== Document section ==
┌──

Steam Deck - amdgpu does't load on newer 6.0.18 - 6.1.X kernels
Brief summary of the problem:
amdgpu fails to load on Steam Deck properly. The screen freezes up locking up the terminal and preventing X11/Wayland from initializing, however I can still use SSH to log into the system.
--- UPDATE --- It seems that this issue is specifically tied to Steamdeck bios 113. Users with bios 110 do not seem to have this issue.
Hardware description:
512GB Steam Deck (Purchased late October of 2022)
- CPU: Custom APU 0405
- GPU: [AMD/ATI] VanGogh [AMD Custom GPU 0405] (rev ae)
- System Memory: 16 GB LPDDR5
- Display(s): Built-In
- Type of Display Connection: Connection Internal
System information:
- Distro name and Version: Tested on Linux Mint Cinnamon 21.1, Arch/Manjaro 22.01, and Fedora Kinoite 37.20230131.0
- Kernel version: Tested on 6.0.18 - 6.1.8 (log below captured from 6.1.8-200.fc37.x86_64)
- Custom kernel: No
How to reproduce the issue:
Attempt to boot any version of linux with a 6.0.18 kernel or later and load the graphics driver. This includes any installation medium such as a recent image of manjaro. I have to use SSH to capture any logs as I cannot use the display. Booting grub with the nomodeset
parameter does allow me terminal access on some distros, but prevents the amdgpu module from loading altogether.
Origin Of Problem
NOTE: Throughout all of my testing, the original SteamOS installation has been left untouched. It runs on an earlier kernel, and appears to function as intended.

└──

== Supplied data ==

┌──

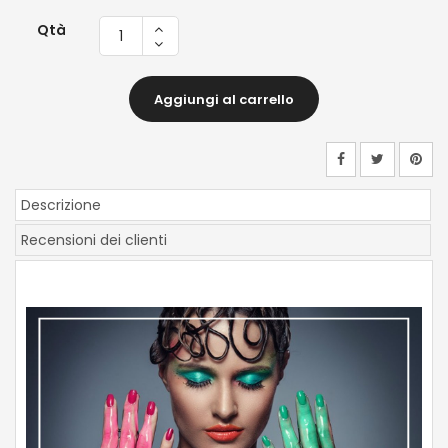
Qtà
Aggiungi al carrello
Descrizione
Recensioni dei clienti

└──

== Explore the material ==
(a) In the Steam Deck amdgpu bug report, which BIOS version is the issue said to be tied to?
(b) Proceed with the Steam Deck amdgpu bug report, writing on from the end of its last sentence.

== Answers for this exercise ==
(a) Steam Deck BIOS 113.

(b)
The problem did not present itself at first. I originally installed manjaro 22.01 on an SD card as a proof of concept for creating a work environment that I could use on my steamdeck. At first, everything seemed to work. I followed some outdated information on the official Arch docs and installed the linux-steamos-neptune
and linux-firmware-neptune
packages and rebooted. At this point, I was unable to initialize the amdgpu drivers properly. I originally thought that I might have corrupted the operating system in some way, so I attempted a reinstall manjaro, using the same USB flash drive, however the installer interface could no longer initialize. I tried re-flashing the install image onto a different USB drive with the same results. Several other distro installers yielded the same failure. The rest is as described. It is unclear as to whether or not valve's firmware had anything to do with it, or if the timing is purely coincidental.
Some Things That I Tried and Further Thoughts
- I was able to install both linux mint 22.01 and Fedora Kinoite because they both use an older kernel version (which is also missing full support for some Steam Deck hardware). Thanks to Ubuntu's mainline kernel repository, I was able to easily test various kernel versions. Version 6.0.9 and lower seem to load the amdgpu module without issue. Unfortunately, the mainline kernel repository has a gap in its package versions, so the next highest package I was able to test was 6.0.18, which is where the issue seems to begin. Every kernel 6.0.18 and newer seem to result in the issue logged below.
- I tried pulling the latest
linux-firmware
git repository and copying the latest/amdgpu/
contents to my local/usr/lib/firmware/amdgpu/
installation. I also tried pulling all of the/amdgpu/vangogh_*
files from the factory SteamOS image into my local installation as well to see of that might work. - Others online are not having this issue, could it be a newer hardware revision? My deck was purchased recently.
- Is it possible that the hardware has entered some persistent state that needs to be cleared or otherwise re-initialized?
- Are there any module parameters that might help with the problem?
- Could this indicate a hardware problem that has developed?
Log files (for system lockups / game freezes / crashes)
$: dmesg |grep amdgpu
...
[ 4.446414] amdgpu 0000:04:00.0: amdgpu: Will use PSP to load VCN firmware
[ 4.565631] amdgpu 0000:04:00.0: amdgpu: SMU is initialized successfully!
[ 4.960230] amdgpu 0000:04:00.0: [drm:amdgpu_ring_test_helper [amdgpu]] *ERROR* ring vcn_dec_0 test failed (-110)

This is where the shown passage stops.